Terkait ini, Kepala Badan Pengawas Obat dan Makanan (BPOM RI), Taruna Ikrar mengimbau untuk owner skincare agar saling intropeksi dan berbenah menuju inovasi.
Apalagi dengan adanya teknologi mutakhir, termasuk kecerdasan buatan atau artificial intelligence (AI).
“Jangan perang-perang yang seperti di sosial media ya. Karena saya melihat sosial media masih terjadi perdebatan tentang kosmetik ini,” kata Taruna Ikrar di Kota Kasablanka, Jakarta Selatan, baru-baru ini.
Ia pun menyebut Indonesia memiliki potensi dengan ribuan spesies yang bisa diolah menjadi bahan dasar skincare.
Apalagi katanya, tren global saat ini adalah kembali ke alam (back to nature), sehingga produk berbasis bahan alami memiliki nilai jual tinggi.

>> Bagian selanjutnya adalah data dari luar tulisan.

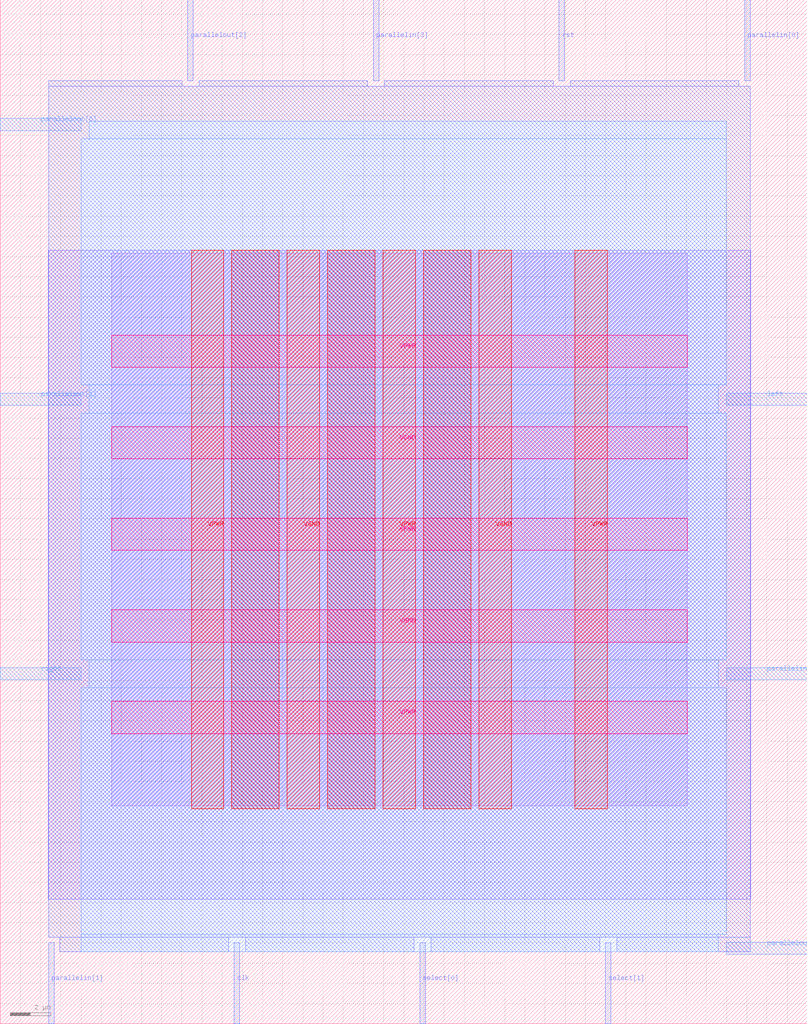
<source format=lef>
VERSION 5.7 ;
  NOWIREEXTENSIONATPIN ON ;
  DIVIDERCHAR "/" ;
  BUSBITCHARS "[]" ;
MACRO usr_nbit
  CLASS BLOCK ;
  FOREIGN usr_nbit ;
  ORIGIN 0.000 0.000 ;
  SIZE 39.995 BY 50.715 ;
  PIN clk
    DIRECTION INPUT ;
    USE SIGNAL ;
    PORT
      LAYER met2 ;
        RECT 11.590 0.000 11.870 4.000 ;
    END
  END clk
  PIN left
    DIRECTION INPUT ;
    USE SIGNAL ;
    PORT
      LAYER met3 ;
        RECT 35.995 30.640 39.995 31.240 ;
    END
  END left
  PIN parallelin[0]
    DIRECTION INPUT ;
    USE SIGNAL ;
    PORT
      LAYER met2 ;
        RECT 36.890 46.715 37.170 50.715 ;
    END
  END parallelin[0]
  PIN parallelin[1]
    DIRECTION INPUT ;
    USE SIGNAL ;
    PORT
      LAYER met2 ;
        RECT 2.390 0.000 2.670 4.000 ;
    END
  END parallelin[1]
  PIN parallelin[2]
    DIRECTION INPUT ;
    USE SIGNAL ;
    PORT
      LAYER met3 ;
        RECT 35.995 17.040 39.995 17.640 ;
    END
  END parallelin[2]
  PIN parallelin[3]
    DIRECTION INPUT ;
    USE SIGNAL ;
    PORT
      LAYER met2 ;
        RECT 18.490 46.715 18.770 50.715 ;
    END
  END parallelin[3]
  PIN parallelout[0]
    DIRECTION OUTPUT TRISTATE ;
    USE SIGNAL ;
    PORT
      LAYER met3 ;
        RECT 0.000 44.240 4.000 44.840 ;
    END
  END parallelout[0]
  PIN parallelout[1]
    DIRECTION OUTPUT TRISTATE ;
    USE SIGNAL ;
    PORT
      LAYER met3 ;
        RECT 0.000 30.640 4.000 31.240 ;
    END
  END parallelout[1]
  PIN parallelout[2]
    DIRECTION OUTPUT TRISTATE ;
    USE SIGNAL ;
    PORT
      LAYER met2 ;
        RECT 9.290 46.715 9.570 50.715 ;
    END
  END parallelout[2]
  PIN parallelout[3]
    DIRECTION OUTPUT TRISTATE ;
    USE SIGNAL ;
    PORT
      LAYER met3 ;
        RECT 35.995 3.440 39.995 4.040 ;
    END
  END parallelout[3]
  PIN right
    DIRECTION INPUT ;
    USE SIGNAL ;
    PORT
      LAYER met3 ;
        RECT 0.000 17.040 4.000 17.640 ;
    END
  END right
  PIN rst
    DIRECTION INPUT ;
    USE SIGNAL ;
    PORT
      LAYER met2 ;
        RECT 27.690 46.715 27.970 50.715 ;
    END
  END rst
  PIN select[0]
    DIRECTION INPUT ;
    USE SIGNAL ;
    PORT
      LAYER met2 ;
        RECT 20.790 0.000 21.070 4.000 ;
    END
  END select[0]
  PIN select[1]
    DIRECTION INPUT ;
    USE SIGNAL ;
    PORT
      LAYER met2 ;
        RECT 29.990 0.000 30.270 4.000 ;
    END
  END select[1]
  PIN VPWR
    DIRECTION INOUT ;
    USE POWER ;
    PORT
      LAYER met4 ;
        RECT 28.485 10.640 30.085 38.320 ;
    END
  END VPWR
  PIN VPWR
    DIRECTION INOUT ;
    USE POWER ;
    PORT
      LAYER met4 ;
        RECT 18.980 10.640 20.580 38.320 ;
    END
  END VPWR
  PIN VPWR
    DIRECTION INOUT ;
    USE POWER ;
    PORT
      LAYER met4 ;
        RECT 9.475 10.640 11.075 38.320 ;
    END
  END VPWR
  PIN VPWR
    DIRECTION INOUT ;
    USE POWER ;
    PORT
      LAYER met5 ;
        RECT 5.520 32.505 34.040 34.105 ;
    END
  END VPWR
  PIN VPWR
    DIRECTION INOUT ;
    USE POWER ;
    PORT
      LAYER met5 ;
        RECT 5.520 23.440 34.040 25.040 ;
    END
  END VPWR
  PIN VPWR
    DIRECTION INOUT ;
    USE POWER ;
    PORT
      LAYER met5 ;
        RECT 5.520 14.375 34.040 15.975 ;
    END
  END VPWR
  PIN VGND
    DIRECTION INOUT ;
    USE GROUND ;
    PORT
      LAYER met4 ;
        RECT 23.735 10.640 25.335 38.320 ;
    END
  END VGND
  PIN VGND
    DIRECTION INOUT ;
    USE GROUND ;
    PORT
      LAYER met4 ;
        RECT 14.225 10.640 15.825 38.320 ;
    END
  END VGND
  PIN VGND
    DIRECTION INOUT ;
    USE GROUND ;
    PORT
      LAYER met5 ;
        RECT 5.520 27.975 34.040 29.575 ;
    END
  END VGND
  PIN VGND
    DIRECTION INOUT ;
    USE GROUND ;
    PORT
      LAYER met5 ;
        RECT 5.520 18.905 34.040 20.505 ;
    END
  END VGND
  OBS
      LAYER li1 ;
        RECT 5.520 10.795 34.040 38.165 ;
      LAYER met1 ;
        RECT 2.370 6.160 37.190 38.320 ;
      LAYER met2 ;
        RECT 2.400 46.435 9.010 46.715 ;
        RECT 9.850 46.435 18.210 46.715 ;
        RECT 19.050 46.435 27.410 46.715 ;
        RECT 28.250 46.435 36.610 46.715 ;
        RECT 2.400 4.280 37.160 46.435 ;
        RECT 2.950 3.555 11.310 4.280 ;
        RECT 12.150 3.555 20.510 4.280 ;
        RECT 21.350 3.555 29.710 4.280 ;
        RECT 30.550 3.555 37.160 4.280 ;
      LAYER met3 ;
        RECT 4.400 43.840 35.995 44.705 ;
        RECT 4.000 31.640 35.995 43.840 ;
        RECT 4.400 30.240 35.595 31.640 ;
        RECT 4.000 18.040 35.995 30.240 ;
        RECT 4.400 16.640 35.595 18.040 ;
        RECT 4.000 4.440 35.995 16.640 ;
        RECT 4.000 3.575 35.595 4.440 ;
      LAYER met4 ;
        RECT 11.475 10.640 13.825 38.320 ;
        RECT 16.225 10.640 18.580 38.320 ;
        RECT 20.980 10.640 23.335 38.320 ;
  END
END usr_nbit
END LIBRARY


</source>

“Pelaku-pelaku masyarakat di Amerika dan di Eropa itu pingin back to nature. Kata kuncinya kembali adalah alam. Dan kenyataannya masih sangat besar potensi alam kita,” ujarnya.
Dibanding berdebat di sosial media, ia lebih menyarankan semua pihak untuk berkolaborasi dan melek terhadap teknologi.

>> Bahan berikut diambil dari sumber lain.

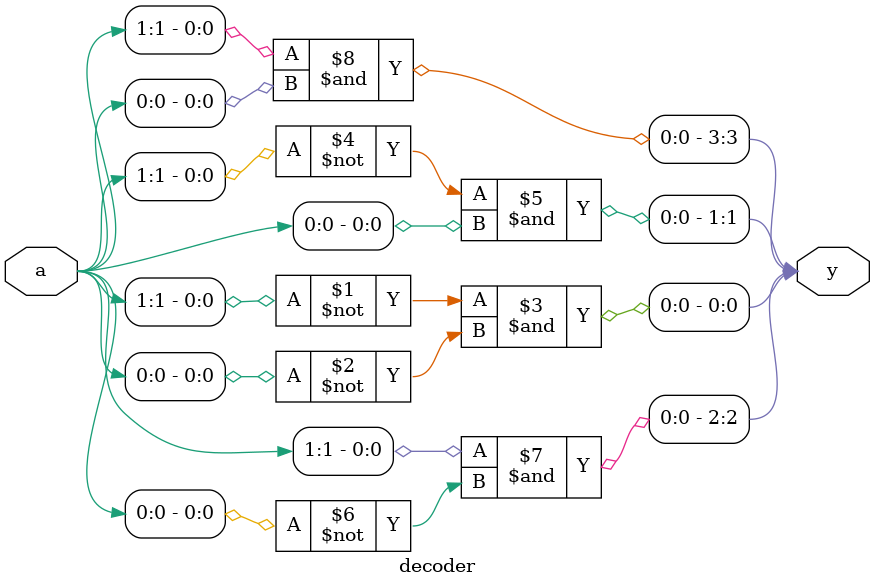
<source format=v>
module decoder(a,y);
input [1:0]a;
output[3:0]y;
assign y[0]=~a[1]&~a[0];
assign y[1]=~a[1]&a[0];
assign y[2]=a[1]&~a[0];
assign y[3]=a[1]&a[0];
endmodule

</source>
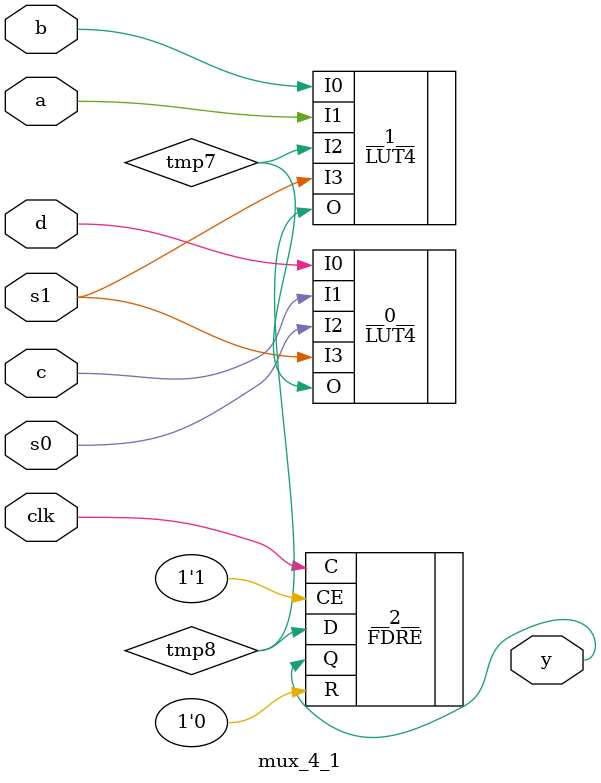
<source format=v>
module mux_4_1 (
    b,
    a,
    d,
    c,
    s0,
    s1,
    clk,
    y
);
  input b;
  wire b;
  input a;
  wire a;
  input d;
  wire d;
  input c;
  wire c;
  input s0;
  wire s0;
  input s1;
  wire s1;
  input clk;
  wire clk;
  output y;
  wire y;
  wire tmp7;
  wire tmp8;
  LUT4 #(
      .INIT(16'hf0ca)
  ) __0__ (
      .I0(d),
      .I1(c),
      .I2(s0),
      .I3(s1),
      .O(tmp7)
  );
  LUT4 #(
      .INIT(16'hcaf0)
  ) __1__ (
      .I0(b),
      .I1(a),
      .I2(tmp7),
      .I3(s1),
      .O(tmp8)
  );
  FDRE #(
      .INIT(1'hx)
  ) __2__ (
      .C(clk),
      .CE(1'h1),
      .D(tmp8),
      .R(1'h0),
      .Q(y)
  );
endmodule
</source>
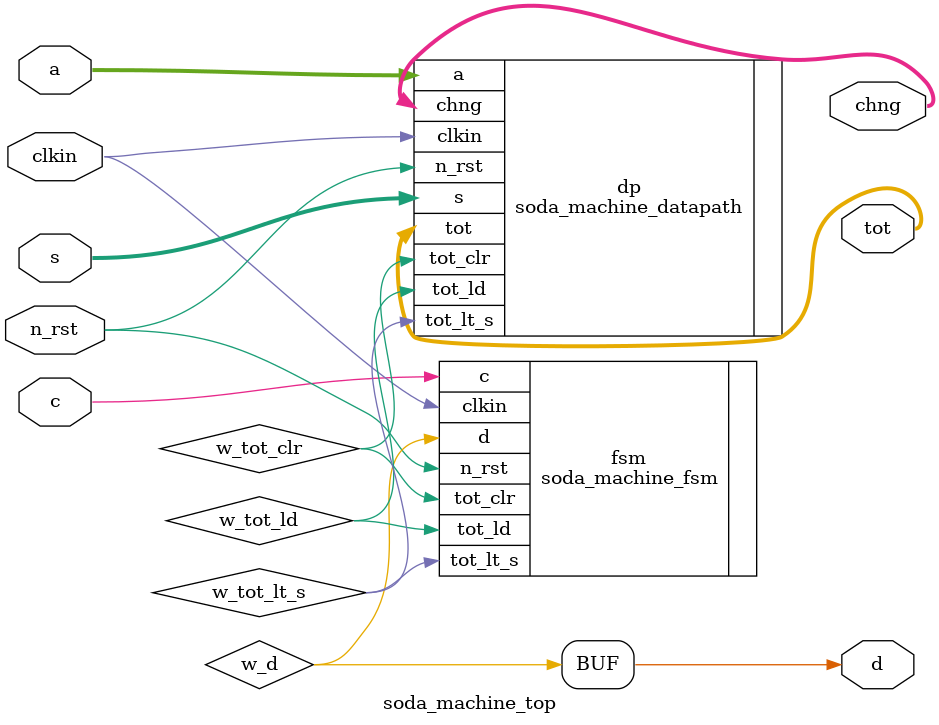
<source format=v>
`timescale 1ns / 1ps

module soda_machine_top(d, tot, chng, s, a, c, clkin, n_rst);

    /*--------- Declare I/O --------------------------*/
    output d;                // Output to dispense soda
    output [7:0] tot;        // Total accumulated value
    output [7:0] chng;        
    input [7:0] s;           // Set value against which total is compared
    input [7:0] a;           // Value to be added to the total
    input c;                 // Control input to FSM
    input clkin;             // Clock input
    input n_rst;             // Active-low reset signal

    /*--------- Declare internal wires --------------------------*/
    wire w_tot_ld;           // Load control signal for total value
    wire w_tot_clr;          // Clear control signal for total value
    wire w_tot_lt_s;         // Output indicating if total is less than set value
    wire w_d;                // Internal wire for soda dispense signal

    /*--------- Instantiate FSM and Datapath modules --------------------------*/
    soda_machine_fsm fsm ( 
        .d(w_d),
        .tot_ld(w_tot_ld),
        .tot_clr(w_tot_clr),
        .tot_lt_s(w_tot_lt_s),
        .c(c),
        .clkin(clkin),
        .n_rst(n_rst)
    );                       // Finite state machine for soda machine control

    soda_machine_datapath dp ( 
        .tot_lt_s(w_tot_lt_s),
        .tot(tot),
		.chng(chng),
        .s(s),
        .a(a),
        .tot_ld(w_tot_ld),
        .tot_clr(w_tot_clr),
        .clkin(clkin),
        .n_rst(n_rst)
    );                       // Datapath for soda machine arithmetic and logic

    /*--------- Assignments --------------------------*/
    assign d = w_d;          // Assign the internal dispense signal to output

endmodule

</source>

Ia pun mencontohkan salah satu laboratorium skincare di Indonesia yang memanfaatkan bahan dasar alam dengan artificial intelligence, itu merupakan sebuah inovasi.
“Belum lama ini berkunjung ke Paragon, Wardah melihat bagaimana perkembangan kosmetik di tanah air yang berbasis penelitian,” ungkap Taruna Ikrar.
“Ya, kebetulan saya kan peneliti. Saya itu sangat tertarik kalau ada tempat-tempat yang berhubungan dengan penelitian. Nah, saya kagum bukan karena besarnya saja laboratoriumnya,” lanjutnya.
Taruna berharap sinergi antara kekayaan alam Indonesia dan pemanfaatan AI dapat mendorong lahirnya produk skincare inovatif yang mampu bersaing di pasar global.
“Saya kagum melihat penggunaan artificial intelligence dan robot pintar di laboratoriumnya. Mereka bahkan sudah sampai pada tingkat hitungan nanometer,” jelasnya.
“Saya bisa tahu tingkat keasaman dan kadar minyak wajah saya. Itu membuktikan bagaimana teknologi bisa mendukung kemajuan kosmetik di tanah air. Mereka juga baru menerima penghargaan rekor MURI atas pemanfaatan teknologi AI terbanyak dalam event skincare di Indonesia,” tambahnya lagi.
Terkait kekayaan alam di Indonesia yang melimpah, ia mencontohkan pemanfaatan tanah liat dengan jambu pasir di Makassar yang digunakan sebagai bahan alami masker wajah.
“Di Makassar, ada orang mengembangkan kosmetik yang cuma dari tanah liat dengan jambu pasir, dikasih lengket lengket di muka, dampaknya apa? Ternyata setelah 2-3 jam kemudian, dia bersihkan mukanya, keliatan fresh mukanya dari tanah liat itu,” ujarnya.
“Itu menunjukkan mineral di sana sangat kaya dan berpotensi dikembangkan,” pungkasnya.